Detayları günlerdir gazetelerde yayınlanan İsrail-Hamas Savaşı tarafların hevesiyle bir anda patlak verdi.

Bu savaşı sanki iki taraftan çok isteyen başkaları da vardı. Kimin ne yapığından çok,  dünyanın her iki tarafa da fazla tepki göstermemesi şaşırtıcı.

Bu savaş çıkmazdan önce herkes sadece ekonomik krizi konuşuyordu. Tüm değerli madenlerle beraber petrolün de fiyatı dramatik şekilde düşmüştü. Daha altı ay öncesinde 140 dolarlarda olan petrol 40 doların altına düşmüş ve 25 dolar konuşulmaya başlanmıştı.

Ekonomik kriz ve 2009 yılına ait küresel ekonomik kaygılar olduğu yerde duruyor. Dünya üzerindeki tüm imalatçılar çift haneli, yer yer % 30’ları aşan kapasite düşüşünden bahsediyorlar. Özellikle demir çelik ihtiyacının düşmesinin enerjiye ve dolayısıyla petrole olan talebi düşüreceği bilinen bir gerçek.

Ancak bir de bakmışız ki petrol fiyatları yükselmeye başlamış. Tekrar 50 doların üzerine çıkan ve bu seviyelerde tutunmaya çalışan petrol. Sebep nedir? İsrail’in operasyonu.
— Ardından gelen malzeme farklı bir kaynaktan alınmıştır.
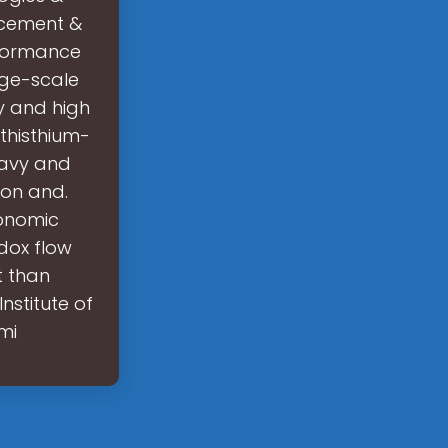
acement &
rformance
rge-scale
y and high
 thisthium-
heavy and
ion and.
onomic
dox flow
t than
stitute of
mi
Peki, petrolün 50 dolarlara tırmanması kimin işine yarıyor? ABD’nin mi?  Avrupa’nın mı? Otomotiv endüstrisinin çok ciddi gerilediği bu günlerde petrolün düşüşüyle rahat bir nefes alan Batı dünyası petrolün yükselmesinden pek de memnun olamaz. İsrail desek? Hiç petrol geliri olmayan bir ülke petrolün yükselmesinden nasıl bir kazanç sağlar?
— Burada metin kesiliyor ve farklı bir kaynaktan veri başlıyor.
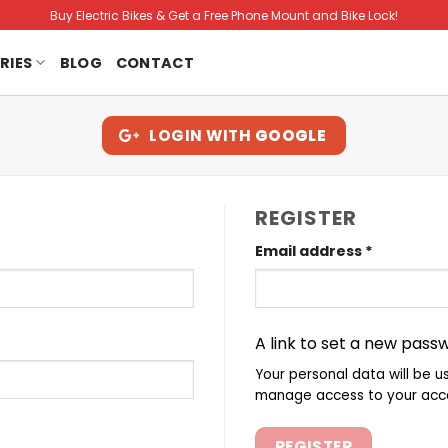
Buy Electric Bikes & Get a Free Phone Mount and Bike Lock!
RIES
BLOG
CONTACT
LOGIN WITH
GOOGLE
REGISTER
Required
Email address
*
A link to set a new passw
Your personal data will be u
manage access to your acco
REGISTER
Petrol fiyatlarının yükselmesinden kim kazançlıysa bölgede olup bitenden de büyük miktarda sorumludur.  Savaşın sebebi belli ve nettir. İstenen de bellidir. Üstelik bunu bilen ve söyleyen İsrail yandaşları değil, İsrail aleyhtarı sayılabilecek ancak kafası biraz çalışan gözlemciler tarafından da bilinmekte ve dile getirilmektedir.   Göstermelik toplantılar ve boş laflar bölgenin durulması için yeterli değildir.

***

Bu arada ülkemizin kuzeyinde başka bir güç savaşı sürmektedir. Ukrayna ile Rusya arasındaki sürtüşme hem Türkiye’yi hem de Avrupa’yı etkileyecek gibi görünmektedir. Ukrayna Türkiye’ye ve Avrupa’ya verilen gazın bir kısmını kendi için kullanmaktadır. Zira Rusya Ukrayna’ya verdiği gazı ödeme alamadığı gerekçesiyle 1 Ocak 2009 itibariyle kesmiştir.
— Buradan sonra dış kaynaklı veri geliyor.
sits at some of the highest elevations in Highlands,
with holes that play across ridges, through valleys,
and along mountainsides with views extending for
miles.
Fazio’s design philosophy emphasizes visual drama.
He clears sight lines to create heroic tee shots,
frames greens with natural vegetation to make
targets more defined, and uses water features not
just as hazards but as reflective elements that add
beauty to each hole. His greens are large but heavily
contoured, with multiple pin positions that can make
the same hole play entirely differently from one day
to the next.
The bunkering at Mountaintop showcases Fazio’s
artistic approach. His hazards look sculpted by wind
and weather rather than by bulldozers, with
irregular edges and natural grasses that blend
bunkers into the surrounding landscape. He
Ukrayna bir anlamda doğalgaz faturasını Avrupa ve Türkiye’ye ödetmeye çalışmaktadır. Gerçi mevcut doğalgaz fiyatıyla Türkiye aslında hem kendi hem Ukrayna’nın doğalgaz parasını bir şekilde ödemektedir.  

Ekonomik krizin üst düzeyde olması, sanayi tüketiminin azalmış olması, Türkiye’nin yeterince doğal gaz stokunun olması şu an yaşanan doğal gaz krizinin Türkiye’de hissedilmesini sınırlayacaktır. Ancak yakın gelecekte Rusya’nın doğal gazı bir silah gibi kullanacağına hiç şüphe yoktur.